New York Daily Tribune, Monday, January 8, 1877 (PDF of original)

Telegrams in Court

It can hardly be questioned that when the Senate called upon an officer of the Western Union Telegraph Company for the production of certain specified message pertinent to a case under investigation, it was acting within its legal power and duty. The law makes no distinction between telegraphic messages and other written evidence, and if it sanctions the examination of letters, books, and papers under certain restrictions to be produced in court in the trial of merely civil causes, it cannot consistently attribute an inviolable sanctity to telegrams. Where it can be alleged that any particular messages bearing upon the subject of a judicial inquiry have passed through a telegraph office, the courts or either house of Congress acting as a court can order their production.
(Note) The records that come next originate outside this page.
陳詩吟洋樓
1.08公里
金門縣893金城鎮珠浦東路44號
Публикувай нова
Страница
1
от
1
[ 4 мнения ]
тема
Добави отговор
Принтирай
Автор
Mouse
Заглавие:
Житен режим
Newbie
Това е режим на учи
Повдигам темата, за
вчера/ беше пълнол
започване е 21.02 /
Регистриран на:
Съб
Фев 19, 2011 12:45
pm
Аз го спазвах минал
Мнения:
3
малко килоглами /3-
We have already given reasons why we think this power, if it is exercised at all, ought to be exercised very sparingly. But whatever may be thought of the justice and expediency of the demand made by the Senate upon Mr. Turner of Oregon, there can be no difference of opinion among those who look at the subject without partisan bias as to the counter attempt to spread a political drag-net over the telegraph offices at the South-West, and ransack their files for something that may perhaps involve a political scandal. Such a proceeding is on a par with the operations of Jayne and company in the hey-day of the moiety business, when merchants's books were seized and searched on the chance that they might disclose some unsuspected violation of the revenue laws. Whatever authority may be given for these inquisitions by the letter of the statutes, public opinion in every free country never fails to denounce them as an invasion of individual rights and an indelible disgrace to the government or party by which they are practiced. Americans and other Anglo-Saxons will tolerate them a little as they will tolerate indiscriminate espionage at the post-office, or the random search of private houses by the police to discover whether any violation of law is going on within their walls.
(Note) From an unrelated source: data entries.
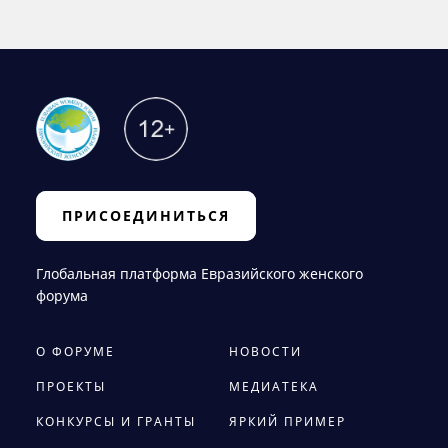
ПРИСОЕДИНИТЬСЯ
Глобальная платформа Евразийского женского
форума
О ФОРУМЕ
НОВОСТИ
ПРОЕКТЫ
МЕДИАТЕКА
КОНКУРСЫ И ГРАНТЫ
ЯРКИЙ ПРИМЕР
It cannot be necessary to point out the bearing of the case now discussed in the House of Representative upon the proposal to make the telegraph a Government monopoly. If telegraph clerks held their places by the same tenure as post-office clerks, the ruling administration or the campaign managers of the party in power could have unrestricted access to the files of every office in the country, and it would be strange if they did not either discover a political scandal or make one. Leading men in public life would hardly venture to use the wires even in their most innocent private affairs. As yet the people are in a measure protected by the wise policy of the companies, which opposes to the political investigators almost every possible obstacle short of absolute disobedience to the law. This opposition will undoubtedly be made still more effective by the immediate destruction of messages, unless Congress enact a liberal general law which will free the companies from their present embarrassment and give the private affairs of the customers of the companies all reasonable protection. This we trust Congress will lose no time in doing. To say nothing of the inconvenience of destroying the originals of messages, it is not creditable to a free country like the United States that its citizens should be compelled to put their private papers in the fire, lest their rulers should insist upon reading them.